**EXERCISE INPUT**.
BEGIN

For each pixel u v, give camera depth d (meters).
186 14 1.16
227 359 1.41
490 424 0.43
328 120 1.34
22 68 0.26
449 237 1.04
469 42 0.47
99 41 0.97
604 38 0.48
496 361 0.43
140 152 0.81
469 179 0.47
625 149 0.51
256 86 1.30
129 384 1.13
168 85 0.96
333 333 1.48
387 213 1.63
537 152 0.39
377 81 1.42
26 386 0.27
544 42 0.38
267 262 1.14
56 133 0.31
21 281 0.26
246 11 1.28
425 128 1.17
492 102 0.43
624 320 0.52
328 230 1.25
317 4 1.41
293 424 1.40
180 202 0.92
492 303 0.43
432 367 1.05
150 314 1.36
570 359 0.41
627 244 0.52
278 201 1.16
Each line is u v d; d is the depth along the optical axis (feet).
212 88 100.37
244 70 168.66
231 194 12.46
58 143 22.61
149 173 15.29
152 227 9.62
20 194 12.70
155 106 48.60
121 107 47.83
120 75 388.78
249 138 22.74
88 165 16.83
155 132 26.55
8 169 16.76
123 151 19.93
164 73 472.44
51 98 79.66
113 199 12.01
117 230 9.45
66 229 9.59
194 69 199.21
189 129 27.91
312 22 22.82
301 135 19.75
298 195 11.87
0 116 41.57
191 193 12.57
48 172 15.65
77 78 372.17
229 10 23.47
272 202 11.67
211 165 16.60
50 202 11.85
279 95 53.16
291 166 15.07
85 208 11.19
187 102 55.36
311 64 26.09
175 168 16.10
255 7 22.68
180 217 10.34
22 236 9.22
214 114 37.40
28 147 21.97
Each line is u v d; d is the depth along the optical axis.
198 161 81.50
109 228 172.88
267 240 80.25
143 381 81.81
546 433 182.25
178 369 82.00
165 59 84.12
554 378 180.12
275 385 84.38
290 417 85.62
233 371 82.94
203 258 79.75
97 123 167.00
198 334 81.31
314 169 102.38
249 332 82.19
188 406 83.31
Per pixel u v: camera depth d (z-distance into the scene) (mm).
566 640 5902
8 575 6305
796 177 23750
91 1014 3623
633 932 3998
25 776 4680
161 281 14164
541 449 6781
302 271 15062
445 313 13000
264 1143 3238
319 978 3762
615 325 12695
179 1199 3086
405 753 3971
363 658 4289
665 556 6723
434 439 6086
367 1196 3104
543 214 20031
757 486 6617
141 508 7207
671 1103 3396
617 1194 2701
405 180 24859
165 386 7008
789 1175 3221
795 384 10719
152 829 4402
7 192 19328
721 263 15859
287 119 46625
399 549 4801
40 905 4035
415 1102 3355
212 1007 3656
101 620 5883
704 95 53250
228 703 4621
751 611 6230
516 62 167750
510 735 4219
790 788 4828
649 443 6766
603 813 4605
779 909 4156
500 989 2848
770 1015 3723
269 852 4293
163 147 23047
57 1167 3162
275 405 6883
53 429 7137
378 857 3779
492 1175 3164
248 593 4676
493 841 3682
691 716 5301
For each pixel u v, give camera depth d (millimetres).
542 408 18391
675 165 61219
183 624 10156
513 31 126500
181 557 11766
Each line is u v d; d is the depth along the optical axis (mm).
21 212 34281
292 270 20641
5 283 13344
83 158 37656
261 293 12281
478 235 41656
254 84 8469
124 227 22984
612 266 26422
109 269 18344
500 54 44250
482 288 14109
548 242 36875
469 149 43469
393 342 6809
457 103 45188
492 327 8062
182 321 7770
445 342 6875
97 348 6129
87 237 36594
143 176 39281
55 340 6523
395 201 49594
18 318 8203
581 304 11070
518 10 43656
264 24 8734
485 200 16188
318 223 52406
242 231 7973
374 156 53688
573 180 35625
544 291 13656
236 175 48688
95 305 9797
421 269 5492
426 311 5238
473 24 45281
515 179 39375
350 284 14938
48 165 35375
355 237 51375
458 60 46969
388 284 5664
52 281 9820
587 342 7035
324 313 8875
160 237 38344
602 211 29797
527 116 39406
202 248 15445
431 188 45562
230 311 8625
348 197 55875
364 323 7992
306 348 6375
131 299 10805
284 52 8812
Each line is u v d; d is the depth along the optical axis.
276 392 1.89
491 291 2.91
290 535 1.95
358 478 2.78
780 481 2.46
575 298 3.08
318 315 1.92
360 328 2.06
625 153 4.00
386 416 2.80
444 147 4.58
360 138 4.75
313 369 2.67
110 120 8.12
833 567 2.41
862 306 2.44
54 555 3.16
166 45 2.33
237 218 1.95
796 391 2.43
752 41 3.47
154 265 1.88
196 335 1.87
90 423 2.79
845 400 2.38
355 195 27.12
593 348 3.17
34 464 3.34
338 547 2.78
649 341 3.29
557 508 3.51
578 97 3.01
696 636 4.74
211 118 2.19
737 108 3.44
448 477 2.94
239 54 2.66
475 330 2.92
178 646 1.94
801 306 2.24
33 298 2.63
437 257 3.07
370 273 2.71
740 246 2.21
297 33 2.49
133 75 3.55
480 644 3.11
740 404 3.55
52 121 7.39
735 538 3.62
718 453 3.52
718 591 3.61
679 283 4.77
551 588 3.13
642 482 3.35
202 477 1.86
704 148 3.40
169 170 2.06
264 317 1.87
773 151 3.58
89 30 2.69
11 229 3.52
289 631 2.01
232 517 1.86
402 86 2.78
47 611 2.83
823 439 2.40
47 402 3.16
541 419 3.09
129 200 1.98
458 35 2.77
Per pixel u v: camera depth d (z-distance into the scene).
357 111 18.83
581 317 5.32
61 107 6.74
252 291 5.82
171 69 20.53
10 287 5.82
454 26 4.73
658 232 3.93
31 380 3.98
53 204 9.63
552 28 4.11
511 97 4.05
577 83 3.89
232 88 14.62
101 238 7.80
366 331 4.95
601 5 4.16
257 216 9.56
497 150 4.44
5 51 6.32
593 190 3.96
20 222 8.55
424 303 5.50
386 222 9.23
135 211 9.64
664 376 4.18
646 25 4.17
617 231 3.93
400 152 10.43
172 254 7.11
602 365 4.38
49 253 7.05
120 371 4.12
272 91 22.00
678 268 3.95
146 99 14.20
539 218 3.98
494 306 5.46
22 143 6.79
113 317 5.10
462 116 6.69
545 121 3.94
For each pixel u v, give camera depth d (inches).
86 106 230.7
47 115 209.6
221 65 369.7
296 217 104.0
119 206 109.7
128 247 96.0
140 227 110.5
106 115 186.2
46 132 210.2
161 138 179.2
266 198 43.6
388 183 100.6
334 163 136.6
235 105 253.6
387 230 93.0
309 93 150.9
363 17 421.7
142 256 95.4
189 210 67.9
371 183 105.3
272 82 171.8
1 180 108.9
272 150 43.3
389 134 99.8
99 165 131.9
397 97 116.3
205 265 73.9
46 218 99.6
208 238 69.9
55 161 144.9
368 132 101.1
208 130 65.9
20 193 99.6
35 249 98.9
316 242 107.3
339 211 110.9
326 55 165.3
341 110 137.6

END

**ASSIGNMENT**.
If a line in the material above holds the word "along", count it, then give the total as a bare number.

**ANSWER**.
4